7. Other relevant factors likewise do not suggest the presence of "substantial abuse." Although Debtor helps support her two adult sons and her two grandchildren, dependents she is not legally obligated to support, Debtor does not have an extravagant lifestyle. Her reported expenses are not excessive. Nothing in the Debtor's testimony leads the Court to conclude that she is not deserving of the fresh start afforded by the Bankruptcy Code. The discrepancies in the Debtor's schedules are troubling; however, the Court notes that it is equally incumbent upon counsel for the Debtor to carefully review the Debtor's statements and schedules prior to filing them with the Court as it is for the Debtor to provide complete and accurate information for inclusion on the bankruptcy petition, statements, and schedules.

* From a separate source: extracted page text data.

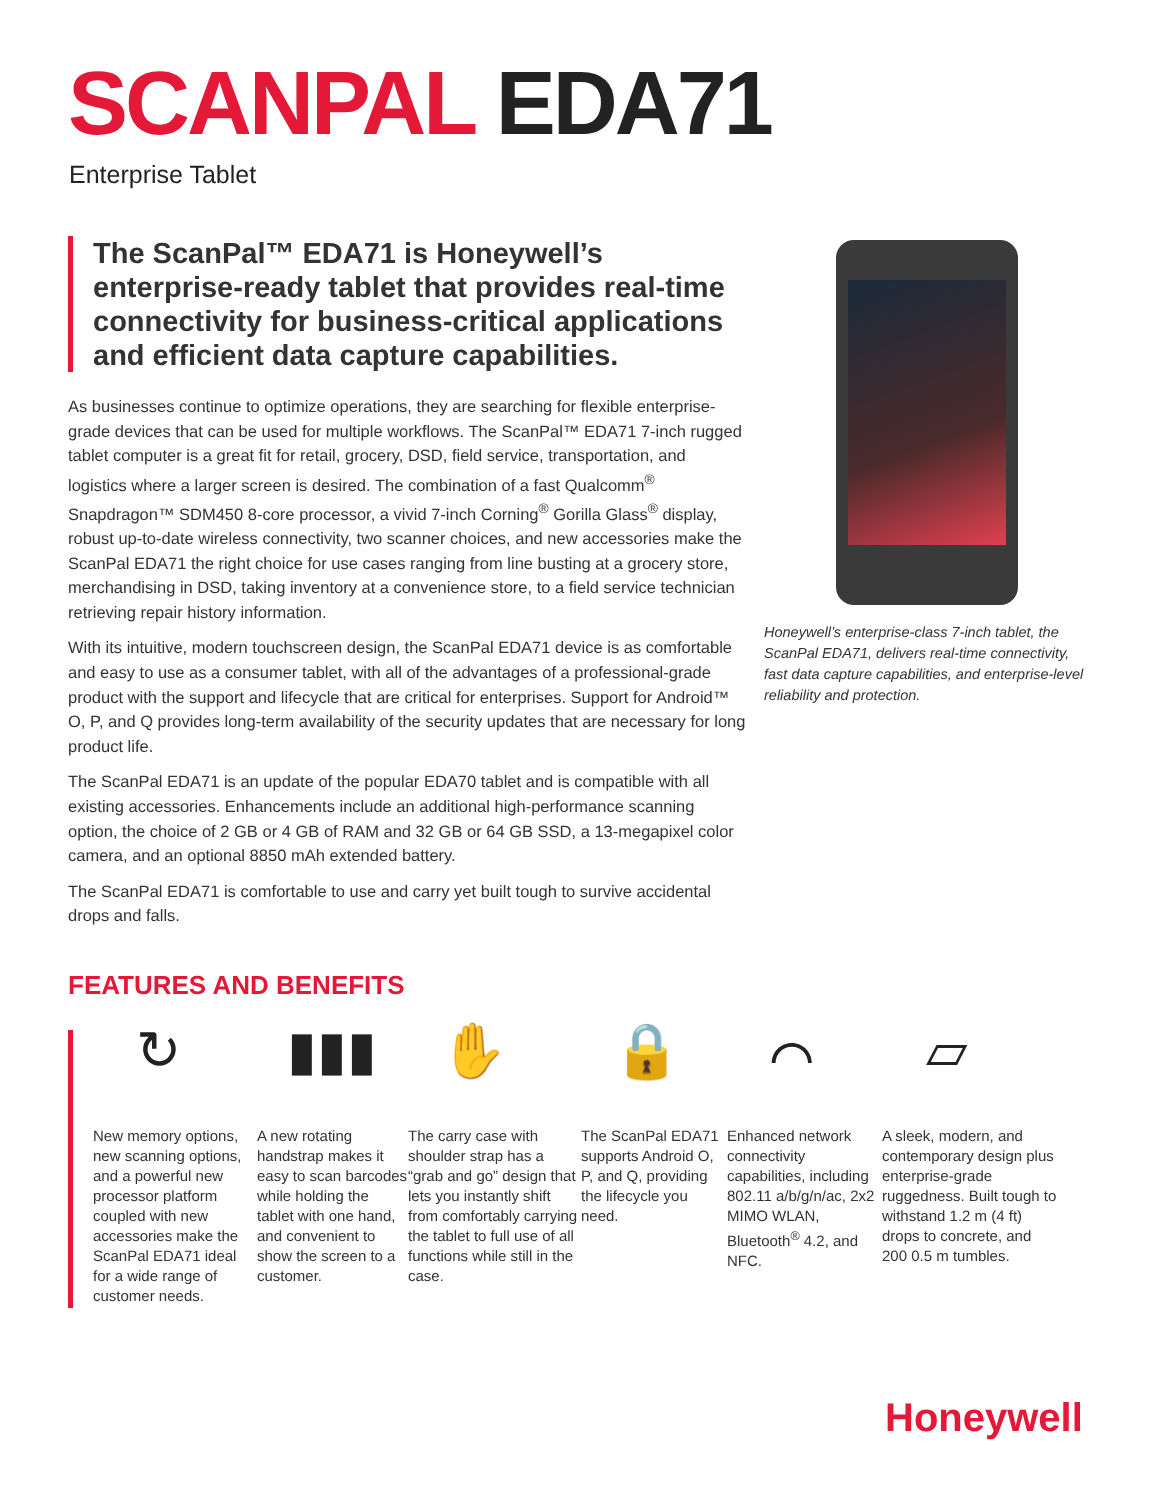SCANPAL EDA71
Enterprise Tablet
The ScanPal™ EDA71 is Honeywell’s enterprise-ready tablet that provides real-time connectivity for business-critical applications and efficient data capture capabilities.
As businesses continue to optimize operations, they are searching for flexible enterprise-grade devices that can be used for multiple workflows. The ScanPal™ EDA71 7-inch rugged tablet computer is a great fit for retail, grocery, DSD, field service, transportation, and logistics where a larger screen is desired. The combination of a fast Qualcomm<sup>®</sup> Snapdragon™ SDM450 8-core processor, a vivid 7-inch Corning<sup>®</sup> Gorilla Glass<sup>®</sup> display, robust up-to-date wireless connectivity, two scanner choices, and new accessories make the ScanPal EDA71 the right choice for use cases ranging from line busting at a grocery store, merchandising in DSD, taking inventory at a convenience store, to a field service technician retrieving repair history information.
With its intuitive, modern touchscreen design, the ScanPal EDA71 device is as comfortable and easy to use as a consumer tablet, with all of the advantages of a professional-grade product with the support and lifecycle that are critical for enterprises. Support for Android™ O, P, and Q provides long-term availability of the security updates that are necessary for long product life.
The ScanPal EDA71 is an update of the popular EDA70 tablet and is compatible with all existing accessories. Enhancements include an additional high-performance scanning option, the choice of 2 GB or 4 GB of RAM and 32 GB or 64 GB SSD, a 13-megapixel color camera, and an optional 8850 mAh extended battery.
The ScanPal EDA71 is comfortable to use and carry yet built tough to survive accidental drops and falls.
Honeywell’s enterprise-class 7-inch tablet, the ScanPal EDA71, delivers real-time connectivity, fast data capture capabilities, and enterprise-level reliability and protection.
FEATURES AND BENEFITS
↻
New memory options, new scanning options, and a powerful new processor platform coupled with new accessories make the ScanPal EDA71 ideal for a wide range of customer needs.
▮▮▮
A new rotating handstrap makes it easy to scan barcodes while holding the tablet with one hand, and convenient to show the screen to a customer.
✋
The carry case with shoulder strap has a “grab and go” design that lets you instantly shift from comfortably carrying the tablet to full use of all functions while still in the case.
🔒
The ScanPal EDA71 supports Android O, P, and Q, providing the lifecycle you need.
⌒
Enhanced network connectivity capabilities, including 802.11 a/b/g/n/ac, 2x2 MIMO WLAN, Bluetooth<sup>®</sup> 4.2, and NFC.
▱
A sleek, modern, and contemporary design plus enterprise-grade ruggedness. Built tough to withstand 1.2 m (4 ft) drops to concrete, and 200 0.5 m tumbles.
Honeywell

As articulated by the Sixth Circuit,
[A] court should ascertain from the totality of circumstances whether [the debtor] is merely seeking an advantage over his creditors, or instead is `honest,' in the sense that his relationship with his creditors has been marked by essentially honorable and undeceptive dealings, and whether he is `needy' in the sense that his financial predicament warrants the discharge of his debts in exchange for liquidation of his assets.
In re Krohn, 886 F.2d 123, 126 (6th Cir. 1989) (citation omitted).
The evidence before the Court does not suggest that the Debtor has been dishonest or deceptive in dealing with her creditors. Her financial condition supports the finding that she is in need of financial relief. Therefore, based on the totality of circumstances in this proceeding, the Court concludes that granting the Debtor a discharge would not constitute a substantial abuse of the provisions of Chapter 7. Trustee's Motion to Dismiss will be denied.
These findings of fact and conclusions of law are entered in accordance with Rule 7052, F.R.Bankr.P. An appropriate order will be entered.